==== Dataset entries
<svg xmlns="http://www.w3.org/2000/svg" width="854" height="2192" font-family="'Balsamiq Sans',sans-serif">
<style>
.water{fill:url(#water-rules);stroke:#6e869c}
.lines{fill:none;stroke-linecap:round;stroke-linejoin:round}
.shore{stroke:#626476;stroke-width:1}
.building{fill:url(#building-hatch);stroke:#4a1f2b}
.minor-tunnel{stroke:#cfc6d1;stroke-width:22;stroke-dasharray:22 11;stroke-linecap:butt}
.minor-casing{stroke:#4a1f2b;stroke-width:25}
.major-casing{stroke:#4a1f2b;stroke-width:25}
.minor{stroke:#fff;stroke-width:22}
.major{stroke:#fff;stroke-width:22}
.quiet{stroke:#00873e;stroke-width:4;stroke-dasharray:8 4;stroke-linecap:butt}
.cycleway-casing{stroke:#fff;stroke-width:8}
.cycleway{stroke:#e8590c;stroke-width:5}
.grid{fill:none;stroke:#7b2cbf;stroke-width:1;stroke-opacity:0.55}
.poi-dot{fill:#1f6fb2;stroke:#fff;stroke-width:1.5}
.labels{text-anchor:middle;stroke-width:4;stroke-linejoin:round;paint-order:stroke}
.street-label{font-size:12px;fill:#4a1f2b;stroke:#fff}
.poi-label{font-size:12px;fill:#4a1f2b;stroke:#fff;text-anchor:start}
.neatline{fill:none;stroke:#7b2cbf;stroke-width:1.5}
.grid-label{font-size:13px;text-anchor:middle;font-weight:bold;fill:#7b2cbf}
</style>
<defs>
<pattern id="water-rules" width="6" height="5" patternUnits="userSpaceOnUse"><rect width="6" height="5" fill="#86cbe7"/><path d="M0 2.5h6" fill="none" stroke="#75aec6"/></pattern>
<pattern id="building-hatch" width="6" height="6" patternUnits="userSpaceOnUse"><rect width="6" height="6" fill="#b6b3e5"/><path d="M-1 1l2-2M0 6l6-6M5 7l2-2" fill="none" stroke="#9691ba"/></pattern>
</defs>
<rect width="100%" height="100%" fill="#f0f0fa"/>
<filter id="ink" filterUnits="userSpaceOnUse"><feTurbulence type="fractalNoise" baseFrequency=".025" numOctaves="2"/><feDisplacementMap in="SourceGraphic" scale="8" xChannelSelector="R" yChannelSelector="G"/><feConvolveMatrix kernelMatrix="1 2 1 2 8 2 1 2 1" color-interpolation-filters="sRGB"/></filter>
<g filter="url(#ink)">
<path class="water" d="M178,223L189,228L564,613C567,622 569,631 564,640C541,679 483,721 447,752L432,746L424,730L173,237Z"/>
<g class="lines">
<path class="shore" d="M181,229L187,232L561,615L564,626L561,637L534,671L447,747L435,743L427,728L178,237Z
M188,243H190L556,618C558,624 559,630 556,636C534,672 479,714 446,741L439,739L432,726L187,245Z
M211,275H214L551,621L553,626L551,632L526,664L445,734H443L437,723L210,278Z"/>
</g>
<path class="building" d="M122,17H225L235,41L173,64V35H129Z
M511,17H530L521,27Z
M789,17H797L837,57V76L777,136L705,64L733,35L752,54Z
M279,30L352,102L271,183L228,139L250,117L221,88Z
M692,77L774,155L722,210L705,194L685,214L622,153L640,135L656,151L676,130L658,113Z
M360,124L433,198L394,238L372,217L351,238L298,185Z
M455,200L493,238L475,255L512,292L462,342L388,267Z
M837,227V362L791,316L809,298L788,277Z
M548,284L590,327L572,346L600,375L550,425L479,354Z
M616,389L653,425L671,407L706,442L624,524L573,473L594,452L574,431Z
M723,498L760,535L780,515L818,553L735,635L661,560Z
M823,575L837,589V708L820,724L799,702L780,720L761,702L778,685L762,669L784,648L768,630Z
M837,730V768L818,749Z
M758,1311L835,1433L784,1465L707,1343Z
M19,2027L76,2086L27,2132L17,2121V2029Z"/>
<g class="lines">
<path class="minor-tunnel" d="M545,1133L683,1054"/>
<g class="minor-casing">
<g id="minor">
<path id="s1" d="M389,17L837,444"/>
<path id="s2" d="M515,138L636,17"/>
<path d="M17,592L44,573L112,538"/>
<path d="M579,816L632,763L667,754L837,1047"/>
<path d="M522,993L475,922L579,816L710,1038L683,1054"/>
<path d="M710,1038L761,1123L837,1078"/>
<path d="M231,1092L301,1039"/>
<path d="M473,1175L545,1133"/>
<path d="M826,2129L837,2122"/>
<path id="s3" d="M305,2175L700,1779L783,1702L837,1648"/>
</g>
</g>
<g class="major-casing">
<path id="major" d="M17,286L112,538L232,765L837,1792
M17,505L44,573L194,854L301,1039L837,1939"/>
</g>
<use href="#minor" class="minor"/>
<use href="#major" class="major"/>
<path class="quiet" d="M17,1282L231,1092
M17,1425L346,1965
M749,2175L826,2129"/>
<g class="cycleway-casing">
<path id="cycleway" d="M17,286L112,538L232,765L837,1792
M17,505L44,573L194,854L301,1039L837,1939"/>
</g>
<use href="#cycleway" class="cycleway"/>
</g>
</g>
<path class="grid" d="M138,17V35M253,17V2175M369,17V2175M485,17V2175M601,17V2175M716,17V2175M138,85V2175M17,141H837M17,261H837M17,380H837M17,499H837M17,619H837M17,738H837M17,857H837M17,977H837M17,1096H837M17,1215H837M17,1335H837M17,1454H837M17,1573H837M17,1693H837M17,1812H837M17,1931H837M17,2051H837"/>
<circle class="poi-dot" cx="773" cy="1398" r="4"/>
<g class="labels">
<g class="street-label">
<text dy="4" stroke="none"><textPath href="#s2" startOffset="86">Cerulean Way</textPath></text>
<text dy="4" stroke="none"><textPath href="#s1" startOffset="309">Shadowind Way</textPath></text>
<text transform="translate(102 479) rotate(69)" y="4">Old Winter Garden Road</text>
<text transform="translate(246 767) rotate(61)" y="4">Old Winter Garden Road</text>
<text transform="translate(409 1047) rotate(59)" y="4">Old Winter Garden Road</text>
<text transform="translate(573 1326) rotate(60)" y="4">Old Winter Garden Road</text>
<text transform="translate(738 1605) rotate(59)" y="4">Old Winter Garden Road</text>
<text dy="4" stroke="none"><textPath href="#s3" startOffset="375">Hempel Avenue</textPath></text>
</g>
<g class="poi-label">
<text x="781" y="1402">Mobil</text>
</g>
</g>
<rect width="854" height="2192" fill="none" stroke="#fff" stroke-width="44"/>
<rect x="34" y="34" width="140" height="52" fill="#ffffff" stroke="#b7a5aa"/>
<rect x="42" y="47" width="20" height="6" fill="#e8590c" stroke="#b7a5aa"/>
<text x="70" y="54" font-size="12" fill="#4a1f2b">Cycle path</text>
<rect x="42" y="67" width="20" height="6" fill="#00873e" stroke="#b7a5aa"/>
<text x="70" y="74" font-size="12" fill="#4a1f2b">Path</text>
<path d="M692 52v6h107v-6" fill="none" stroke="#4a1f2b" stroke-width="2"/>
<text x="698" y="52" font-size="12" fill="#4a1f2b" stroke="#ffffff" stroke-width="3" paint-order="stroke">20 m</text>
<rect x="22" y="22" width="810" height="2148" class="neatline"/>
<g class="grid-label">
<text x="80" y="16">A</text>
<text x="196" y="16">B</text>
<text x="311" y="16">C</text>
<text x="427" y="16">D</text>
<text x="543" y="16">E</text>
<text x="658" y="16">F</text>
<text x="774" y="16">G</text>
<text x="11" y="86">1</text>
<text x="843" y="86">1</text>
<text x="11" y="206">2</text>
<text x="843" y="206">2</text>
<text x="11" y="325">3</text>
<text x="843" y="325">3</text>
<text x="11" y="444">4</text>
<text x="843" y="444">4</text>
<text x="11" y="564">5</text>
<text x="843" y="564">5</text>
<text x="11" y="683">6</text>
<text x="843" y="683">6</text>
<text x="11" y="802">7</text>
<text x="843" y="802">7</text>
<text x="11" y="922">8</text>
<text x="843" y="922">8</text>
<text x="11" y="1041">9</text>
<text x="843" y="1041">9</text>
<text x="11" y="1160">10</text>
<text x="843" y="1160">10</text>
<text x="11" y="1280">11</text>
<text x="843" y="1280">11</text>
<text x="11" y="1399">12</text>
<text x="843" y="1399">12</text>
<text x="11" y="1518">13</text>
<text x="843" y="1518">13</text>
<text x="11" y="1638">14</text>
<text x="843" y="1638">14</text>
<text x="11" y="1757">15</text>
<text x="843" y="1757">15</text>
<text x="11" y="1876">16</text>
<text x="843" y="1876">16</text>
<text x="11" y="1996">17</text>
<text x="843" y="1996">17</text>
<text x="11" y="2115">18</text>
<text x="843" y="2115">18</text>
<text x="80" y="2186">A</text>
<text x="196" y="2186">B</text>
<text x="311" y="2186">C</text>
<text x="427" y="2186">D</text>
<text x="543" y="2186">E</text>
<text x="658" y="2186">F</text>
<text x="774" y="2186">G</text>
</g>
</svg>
========
== Work instruction ==
From the records above, return each line that includes "filter".

== Solution to this exercise ==
<filter id="ink" filterUnits="userSpaceOnUse"><feTurbulence type="fractalNoise" baseFrequency=".025" numOctaves="2"/><feDisplacementMap in="SourceGraphic" scale="8" xChannelSelector="R" yChannelSelector="G"/><feConvolveMatrix kernelMatrix="1 2 1 2 8 2 1 2 1" color-interpolation-filters="sRGB"/></filter>
<g filter="url(#ink)">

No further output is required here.